Жёлтый пар петербургской зимы, Жёлтый снег, облипающий плиты… Я не знаю, где вы и где мы, Только знаю, что крепко мы слиты. …Даже в мае, когда разлиты Белой ночи над волнами тени, Там не чары весенней мечты, Там отрава бесплодных хотений.Ах, как часто эти «бесплодные хотения» петербуржцы топили в вихре маскарадов… Маскарады были завезены из Европы. Грандиозный «машкерад» был устроен в Петербурге в 1723 году по случаю годовщины Ништадтского мира и встречи ботика Петра I, приведённого в Петербург из Москвы.

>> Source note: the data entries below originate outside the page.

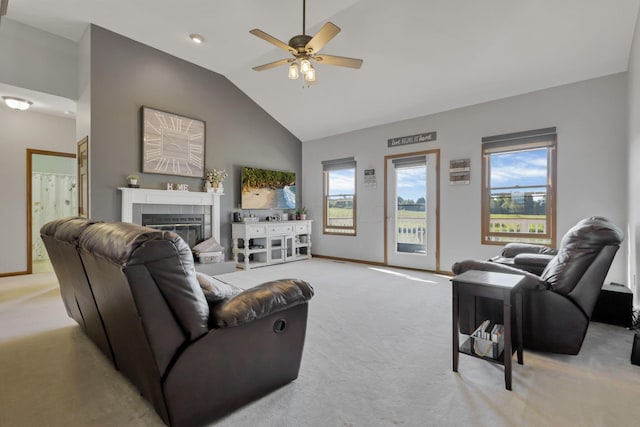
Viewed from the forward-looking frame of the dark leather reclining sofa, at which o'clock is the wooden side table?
The wooden side table is roughly at 2 o'clock from the dark leather reclining sofa.

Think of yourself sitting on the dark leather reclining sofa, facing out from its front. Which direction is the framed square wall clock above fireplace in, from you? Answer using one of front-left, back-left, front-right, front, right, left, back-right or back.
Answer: front-left

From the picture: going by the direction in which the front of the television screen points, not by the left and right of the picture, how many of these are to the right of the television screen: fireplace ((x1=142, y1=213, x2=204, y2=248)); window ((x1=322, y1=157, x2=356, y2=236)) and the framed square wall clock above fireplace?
2

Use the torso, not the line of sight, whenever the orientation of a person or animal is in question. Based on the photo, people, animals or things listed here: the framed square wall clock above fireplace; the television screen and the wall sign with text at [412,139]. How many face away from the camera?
0

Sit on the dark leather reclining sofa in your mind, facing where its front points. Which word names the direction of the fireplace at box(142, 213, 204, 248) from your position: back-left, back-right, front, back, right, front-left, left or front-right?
front-left

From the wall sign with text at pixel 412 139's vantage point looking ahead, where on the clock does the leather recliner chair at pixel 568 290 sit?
The leather recliner chair is roughly at 10 o'clock from the wall sign with text.

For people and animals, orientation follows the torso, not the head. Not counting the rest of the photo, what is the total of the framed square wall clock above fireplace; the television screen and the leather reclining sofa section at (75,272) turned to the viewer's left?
0

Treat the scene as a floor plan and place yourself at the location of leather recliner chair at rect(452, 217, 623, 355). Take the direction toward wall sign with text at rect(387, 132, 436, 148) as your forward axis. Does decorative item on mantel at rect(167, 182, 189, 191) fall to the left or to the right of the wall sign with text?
left

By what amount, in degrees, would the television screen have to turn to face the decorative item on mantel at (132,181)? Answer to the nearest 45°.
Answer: approximately 90° to its right

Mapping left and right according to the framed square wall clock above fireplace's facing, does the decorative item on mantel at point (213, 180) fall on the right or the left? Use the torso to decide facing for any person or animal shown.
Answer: on its left

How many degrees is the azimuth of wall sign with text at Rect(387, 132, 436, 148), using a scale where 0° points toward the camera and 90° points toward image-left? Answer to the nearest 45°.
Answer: approximately 45°

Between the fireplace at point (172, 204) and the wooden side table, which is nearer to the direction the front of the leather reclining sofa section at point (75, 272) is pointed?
the fireplace

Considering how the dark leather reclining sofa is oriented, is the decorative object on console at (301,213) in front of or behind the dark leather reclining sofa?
in front

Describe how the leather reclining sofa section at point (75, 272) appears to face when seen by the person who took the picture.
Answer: facing away from the viewer and to the right of the viewer

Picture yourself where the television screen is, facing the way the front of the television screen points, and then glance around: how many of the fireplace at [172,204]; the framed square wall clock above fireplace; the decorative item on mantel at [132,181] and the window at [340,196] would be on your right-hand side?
3

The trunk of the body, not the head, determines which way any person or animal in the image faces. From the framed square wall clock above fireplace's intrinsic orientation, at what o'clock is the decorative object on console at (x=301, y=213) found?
The decorative object on console is roughly at 10 o'clock from the framed square wall clock above fireplace.
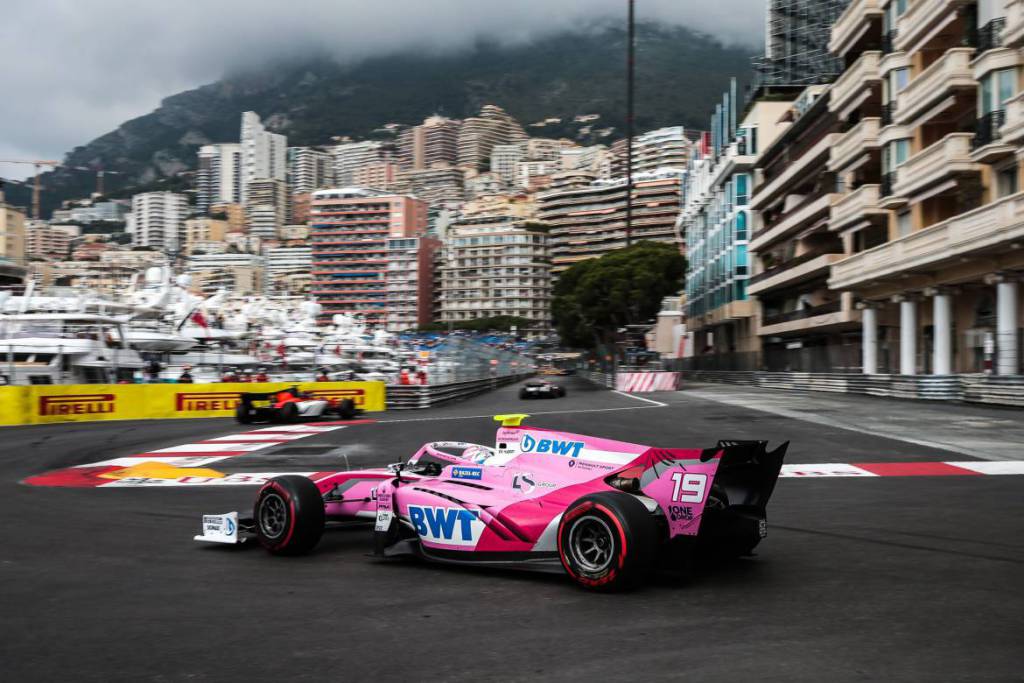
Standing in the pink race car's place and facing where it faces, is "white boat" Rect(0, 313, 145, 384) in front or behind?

А 17 января 1740 года, когда жестокий холод сковал город и мороз достигал 45–50 градусов ниже нуля, состоялся шутовской маскарад со свадьбой в Ледяном доме. На набережной Невы между Зимним дворцом и Адмиралтейством изо льда было выстроено здание для свадьбы шута Голицына с шутихой Бужениновой. Сам дом, по словам современников, «ледяной прозрачностью и синяго цвету на гораздо дражайший камень, нежели на мрамор, походил». Дом был украшен множеством ледяных же изделий: так, на ледяном слоне в натуральную величину сидел ледяной проводник-персиянин, и слон выбрасывал из хобота днём воду, а ночью — зажжённый факел нефти. Создать это ледяное строение могло только маскарадное сознание аннинского времени.